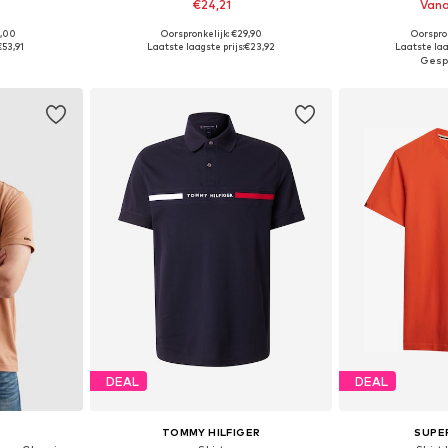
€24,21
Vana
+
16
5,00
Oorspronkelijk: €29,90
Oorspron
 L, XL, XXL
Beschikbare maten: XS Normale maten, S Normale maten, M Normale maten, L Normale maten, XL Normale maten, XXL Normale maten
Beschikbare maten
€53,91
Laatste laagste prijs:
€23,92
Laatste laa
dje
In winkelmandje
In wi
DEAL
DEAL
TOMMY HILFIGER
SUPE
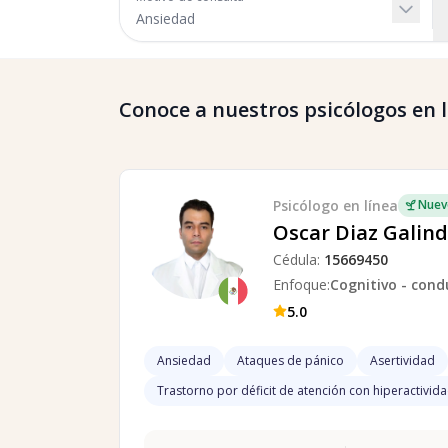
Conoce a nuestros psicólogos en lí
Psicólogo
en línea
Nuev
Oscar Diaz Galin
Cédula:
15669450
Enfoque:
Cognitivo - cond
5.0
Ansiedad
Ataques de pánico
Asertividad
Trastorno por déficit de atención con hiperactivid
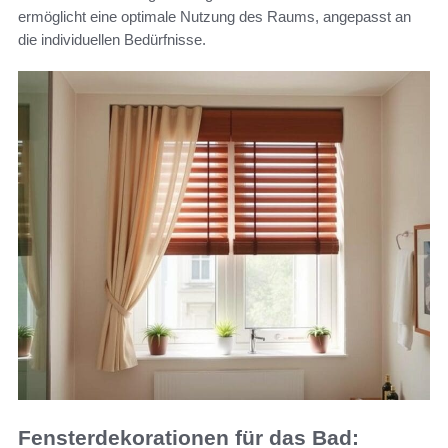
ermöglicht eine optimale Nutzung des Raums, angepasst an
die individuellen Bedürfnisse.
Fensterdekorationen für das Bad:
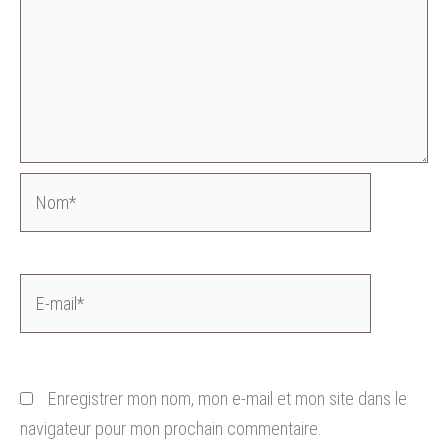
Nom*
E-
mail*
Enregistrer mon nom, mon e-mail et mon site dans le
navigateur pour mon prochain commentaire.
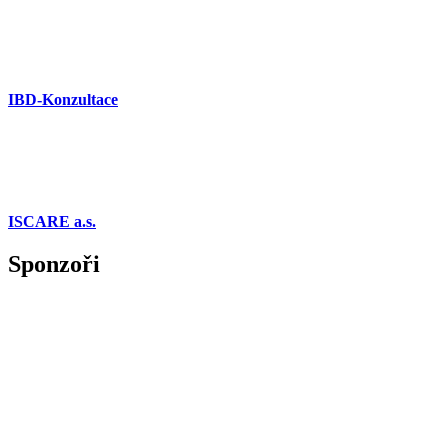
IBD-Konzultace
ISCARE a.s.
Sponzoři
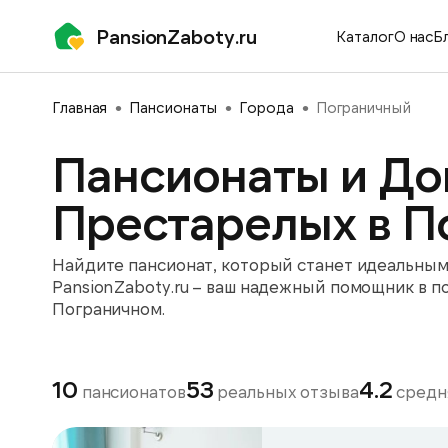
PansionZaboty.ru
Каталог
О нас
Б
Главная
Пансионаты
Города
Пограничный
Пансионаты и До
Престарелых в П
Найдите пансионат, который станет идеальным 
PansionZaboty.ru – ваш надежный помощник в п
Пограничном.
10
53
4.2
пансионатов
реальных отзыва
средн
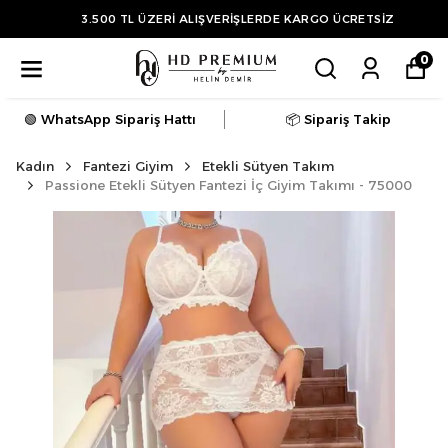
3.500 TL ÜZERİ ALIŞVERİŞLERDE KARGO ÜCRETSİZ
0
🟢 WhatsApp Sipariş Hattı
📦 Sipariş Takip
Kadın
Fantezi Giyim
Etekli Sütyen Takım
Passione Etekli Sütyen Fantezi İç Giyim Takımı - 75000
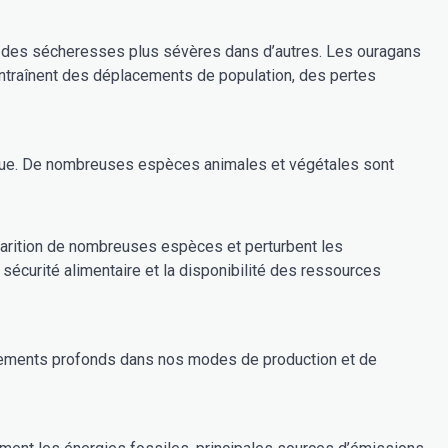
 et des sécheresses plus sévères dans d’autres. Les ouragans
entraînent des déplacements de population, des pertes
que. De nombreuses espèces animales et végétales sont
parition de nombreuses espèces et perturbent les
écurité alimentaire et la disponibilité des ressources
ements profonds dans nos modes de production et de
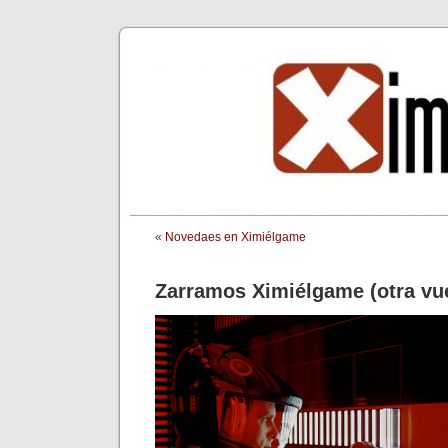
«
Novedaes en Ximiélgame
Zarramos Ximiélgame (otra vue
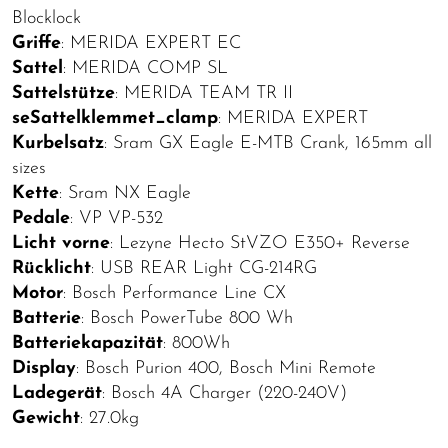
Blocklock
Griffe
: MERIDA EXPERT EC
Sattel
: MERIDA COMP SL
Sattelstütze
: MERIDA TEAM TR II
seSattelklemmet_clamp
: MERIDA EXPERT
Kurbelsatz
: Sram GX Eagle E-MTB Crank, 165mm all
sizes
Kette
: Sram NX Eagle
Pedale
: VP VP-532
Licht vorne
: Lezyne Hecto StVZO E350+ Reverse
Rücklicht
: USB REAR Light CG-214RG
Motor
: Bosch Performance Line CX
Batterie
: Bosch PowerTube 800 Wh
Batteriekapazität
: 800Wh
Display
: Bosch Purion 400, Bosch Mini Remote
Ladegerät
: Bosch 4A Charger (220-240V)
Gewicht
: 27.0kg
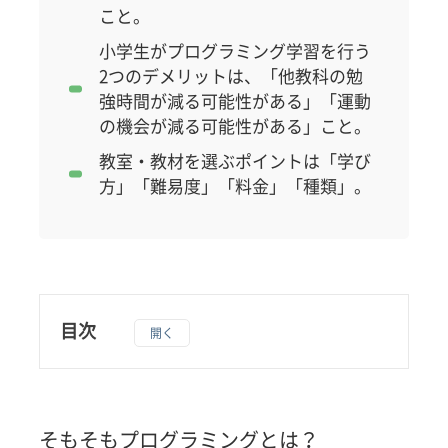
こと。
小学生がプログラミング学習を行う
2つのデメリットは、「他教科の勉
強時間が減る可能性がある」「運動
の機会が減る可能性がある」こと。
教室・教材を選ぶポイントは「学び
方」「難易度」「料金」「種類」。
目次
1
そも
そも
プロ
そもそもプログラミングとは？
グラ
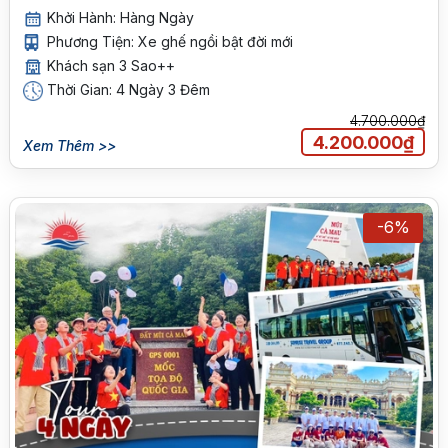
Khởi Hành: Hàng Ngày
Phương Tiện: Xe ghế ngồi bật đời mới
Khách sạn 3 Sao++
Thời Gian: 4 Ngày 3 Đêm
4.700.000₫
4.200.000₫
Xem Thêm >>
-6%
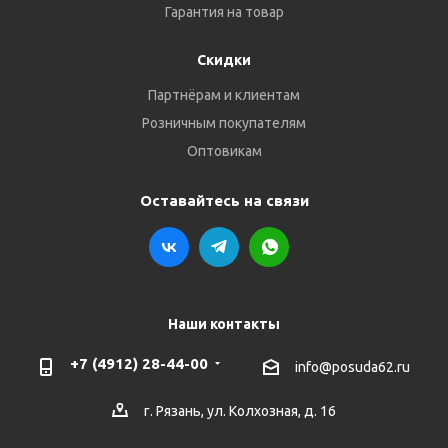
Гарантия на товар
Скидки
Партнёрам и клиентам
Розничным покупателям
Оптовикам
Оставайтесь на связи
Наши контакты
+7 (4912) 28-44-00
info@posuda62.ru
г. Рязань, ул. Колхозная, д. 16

▶ _WHAT IS EXPECTED_:
Reproduce every entry word for word, but omit the pictures.

▶ _TASK ANSWER_:
€24,21
Vana
+
16
5,00
Oorspronkelijk: €29,90
Oorspron
 L, XL, XXL
Beschikbare maten: XS Normale maten, S Normale maten, M Normale maten, L Normale maten, XL Normale maten, XXL Normale maten
Beschikbare maten
€53,91
Laatste laagste prijs:
€23,92
Laatste laa
dje
In winkelmandje
In wi
DEAL
DEAL
TOMMY HILFIGER
SUPE
Conoce a nuestros psicólogos en lí
Psicólogo
en línea
Nuev
Oscar Diaz Galin
Cédula:
15669450
Enfoque:
Cognitivo - cond
5.0
Ansiedad
Ataques de pánico
Asertividad
Trastorno por déficit de atención con hiperactivid
ermöglicht eine optimale Nutzung des Raums, angepasst an
die individuellen Bedürfnisse.
Fensterdekorationen für das Bad:
Nom*
E-
mail*
Enregistrer mon nom, mon e-mail et mon site dans le
navigateur pour mon prochain commentaire.
IBD-Konzultace
ISCARE a.s.
Sponzoři
PansionZaboty.ru
Каталог
О нас
Б
Главная
Пансионаты
Города
Пограничный
Пансионаты и До
Престарелых в П
Найдите пансионат, который станет идеальным 
PansionZaboty.ru – ваш надежный помощник в п
Пограничном.
10
53
4.2
пансионатов
реальных отзыва
средн
3.500 TL ÜZERİ ALIŞVERİŞLERDE KARGO ÜCRETSİZ
0
🟢 WhatsApp Sipariş Hattı
📦 Sipariş Takip
Kadın
Fantezi Giyim
Etekli Sütyen Takım
Passione Etekli Sütyen Fantezi İç Giyim Takımı - 75000
 et des sécheresses plus sévères dans d’autres. Les ouragans
entraînent des déplacements de population, des pertes
que. De nombreuses espèces animales et végétales sont
parition de nombreuses espèces et perturbent les
écurité alimentaire et la disponibilité des ressources
ements profonds dans nos modes de production et de
«
Novedaes en Ximiélgame
Zarramos Ximiélgame (otra vue
Blocklock
Griffe
: MERIDA EXPERT EC
Sattel
: MERIDA COMP SL
Sattelstütze
: MERIDA TEAM TR II
seSattelklemmet_clamp
: MERIDA EXPERT
Kurbelsatz
: Sram GX Eagle E-MTB Crank, 165mm all
sizes
Kette
: Sram NX Eagle
Pedale
: VP VP-532
Licht vorne
: Lezyne Hecto StVZO E350+ Reverse
Rücklicht
: USB REAR Light CG-214RG
Motor
: Bosch Performance Line CX
Batterie
: Bosch PowerTube 800 Wh
Batteriekapazität
: 800Wh
Display
: Bosch Purion 400, Bosch Mini Remote
Ladegerät
: Bosch 4A Charger (220-240V)
Gewicht
: 27.0kg
こと。
小学生がプログラミング学習を行う
2つのデメリットは、「他教科の勉
強時間が減る可能性がある」「運動
の機会が減る可能性がある」こと。
教室・教材を選ぶポイントは「学び
方」「難易度」「料金」「種類」。
目次
1
そも
そも
プロ
そもそもプログラミングとは？
グラ
Khởi Hành: Hàng Ngày
Phương Tiện: Xe ghế ngồi bật đời mới
Khách sạn 3 Sao++
Thời Gian: 4 Ngày 3 Đêm
4.700.000₫
4.200.000₫
Xem Thêm >>
-6%
Гарантия на товар
Скидки
Партнёрам и клиентам
Розничным покупателям
Оптовикам
Оставайтесь на связи
Наши контакты
+7 (4912) 28-44-00
info@posuda62.ru
г. Рязань, ул. Колхозная, д. 16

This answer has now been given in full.